**TEXTO DO DOCUMENTO**
- - - -
Seguem ainda, no âmbito da União, a Polícia Rodoviária Federal (PRF) a quem cabe o papel ostensivo de patrulhamento das rodovias federais, a Polícia Ferroviária Federal (PFF) responsável pelo patrulhamento ostensivo das ferrovias, e mais recentemente, criada por meio de um Emenda Constitucional a Polícia Penal, que atua nos presídios federais. A mencionada emenda também autorizou os Estados a criarem as suas Policias Penais, com obrigação similar.

Nos Estados, por atribuição constitucional, além da Polícia Penal, há as policiais civis, que cumprem as funções de polícia judiciária e apuração de infrações penais, exceto as militares, e ainda as policiais militares, que cumprem o papel do policiamento ostensivo e a preservação da ordem pública,  e por último os  corpos de bombeiros militares,   a quem são incumbidas também  atividades de defesa  civil.

É dessa forma que a Constituição Federal estrutura o aparelho estatal   para prevenir e combater o crime no País, no qual não se enquadram as guardas municipais. Insertas no mesmo capítulo, estas têm papel bem definido. Aos municípios, de acordo com o texto constitucional, são assegurados, constituírem   suas constituir guardas municipais destinadas à proteção de seus bens, serviços e instalações, conforme dispuser a lei.

Isomorfismo institucional

Para explicar a confusão estabelecida quanto ao papel legal das guardas municipais estudiosos da matéria se utilizam da teoria institucional. Segundo Jorge Kotick Audy,  tal teoria, criada por Meyer em 1977, impulsionada em 1983 através de um artigo de DiMaggio e Powell intitulado “A Gaiola de Ferro Revisitada” descortinava uma abordagem que debatia o isomorfismo organizacional,  que é quando uma empresa copia modelo, processo ou aspectos de outra para obter maior visibilidade, competitividade, legitimidade ou unidade frente a seu campo organizacional.
- - - -
**Listagem de dados**
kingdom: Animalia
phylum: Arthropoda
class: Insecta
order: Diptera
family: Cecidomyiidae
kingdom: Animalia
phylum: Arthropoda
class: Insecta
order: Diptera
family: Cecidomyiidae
- - - -
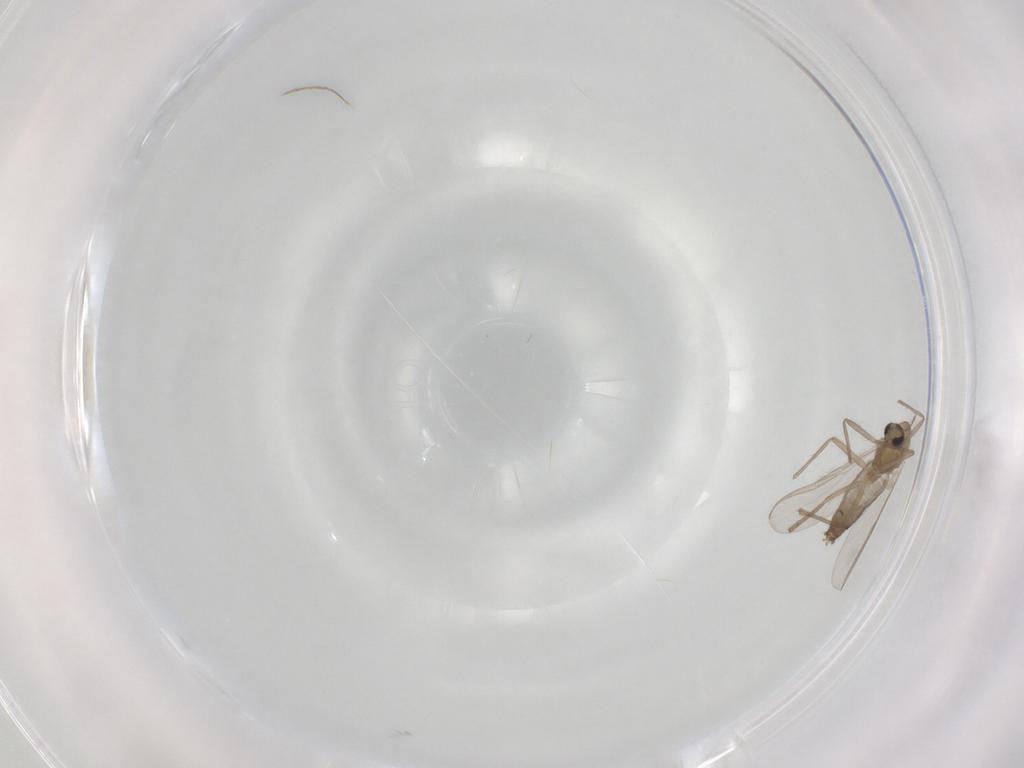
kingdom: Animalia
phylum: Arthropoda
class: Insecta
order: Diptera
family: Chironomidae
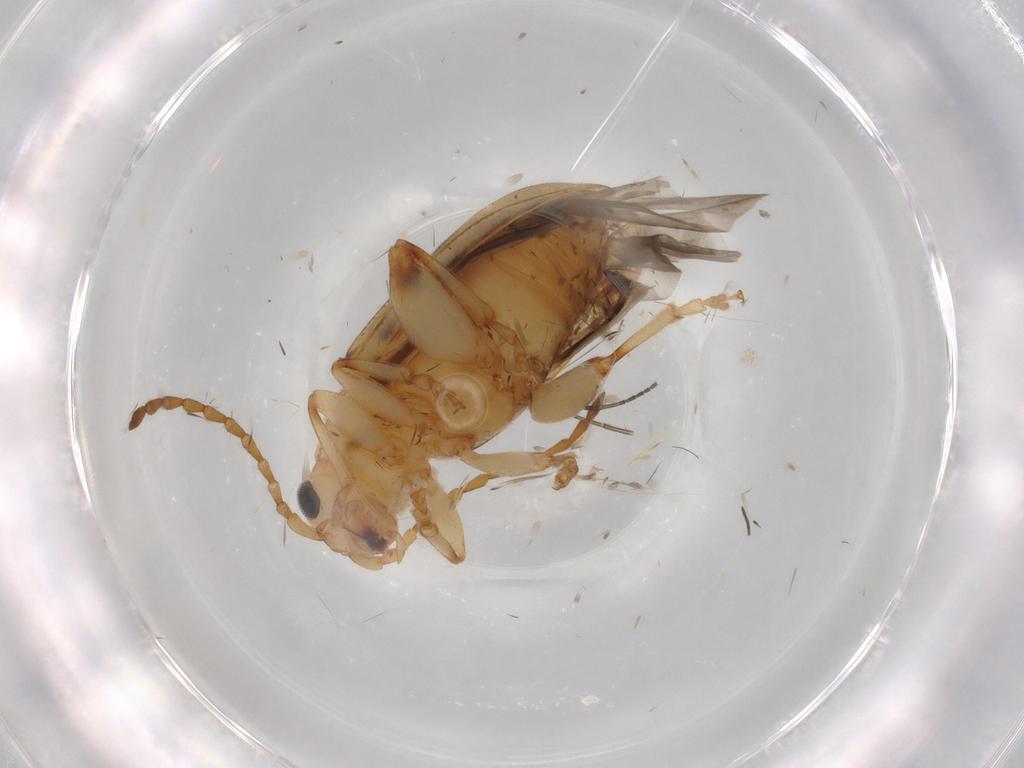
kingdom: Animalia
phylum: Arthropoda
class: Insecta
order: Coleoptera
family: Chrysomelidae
- - - -
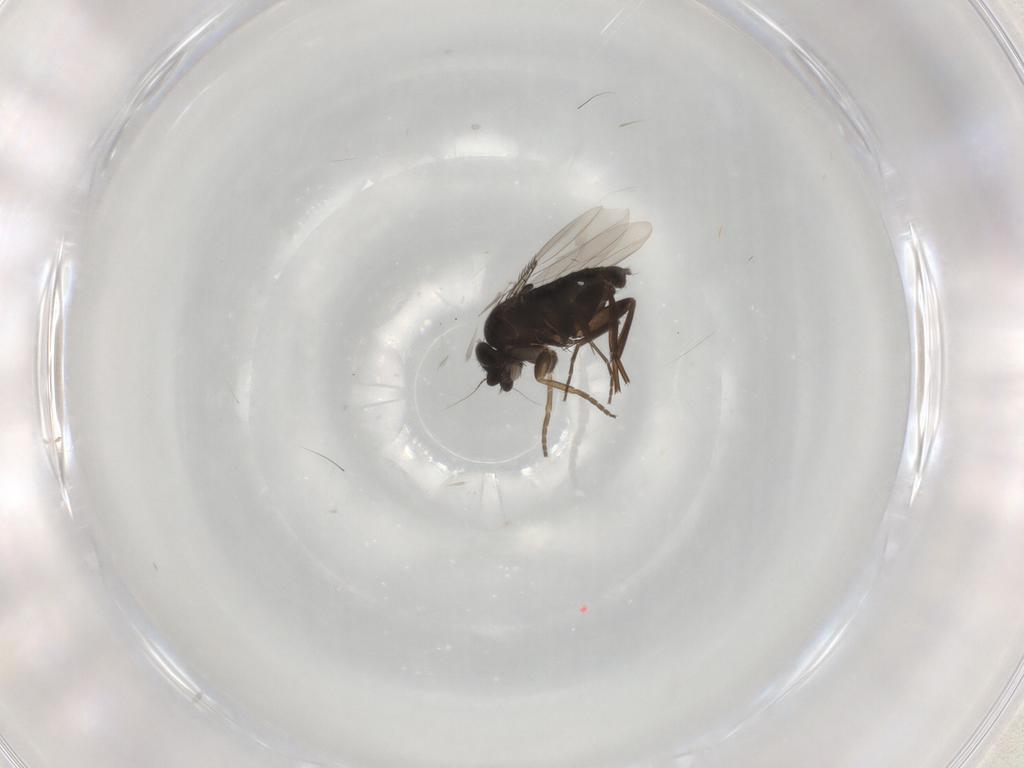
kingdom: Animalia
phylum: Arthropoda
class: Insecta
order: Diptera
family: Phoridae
- - - -
**PROBLEMAS**
a – Responda às perguntas abaixo com base no texto do documento.
(i) Qual órgão federal é responsável pelo patrulhamento ostensivo das ferrovias?
(ii) A que se destinam as guardas municipais, de acordo com o texto constitucional citado?
(iii) Em que ano a teoria institucional foi impulsionada por um artigo de DiMaggio e Powell?
b – Reescreva em forma de lista o parágrafo do texto do documento que começa com "Nos Estados, por atribuição constitucional", mantendo os fatos principais.
Os itens não têm nenhum papel nesta atividade.

**TAREFAS RESOLVIDAS**
a –
(i) A Polícia Ferroviária Federal (PFF).
(ii) À proteção dos bens, serviços e instalações dos municípios, conforme dispuser a lei.
(iii) Em 1983.

b –
Nos Estados, por atribuição constitucional, existem:
- a Polícia Penal;
- as polícias civis, que exercem a função de polícia judiciária e apuram infrações penais, exceto as militares;
- as polícias militares, que fazem o policiamento ostensivo e preservam a ordem pública;
- os corpos de bombeiros militares, que também cuidam de atividades de defesa civil.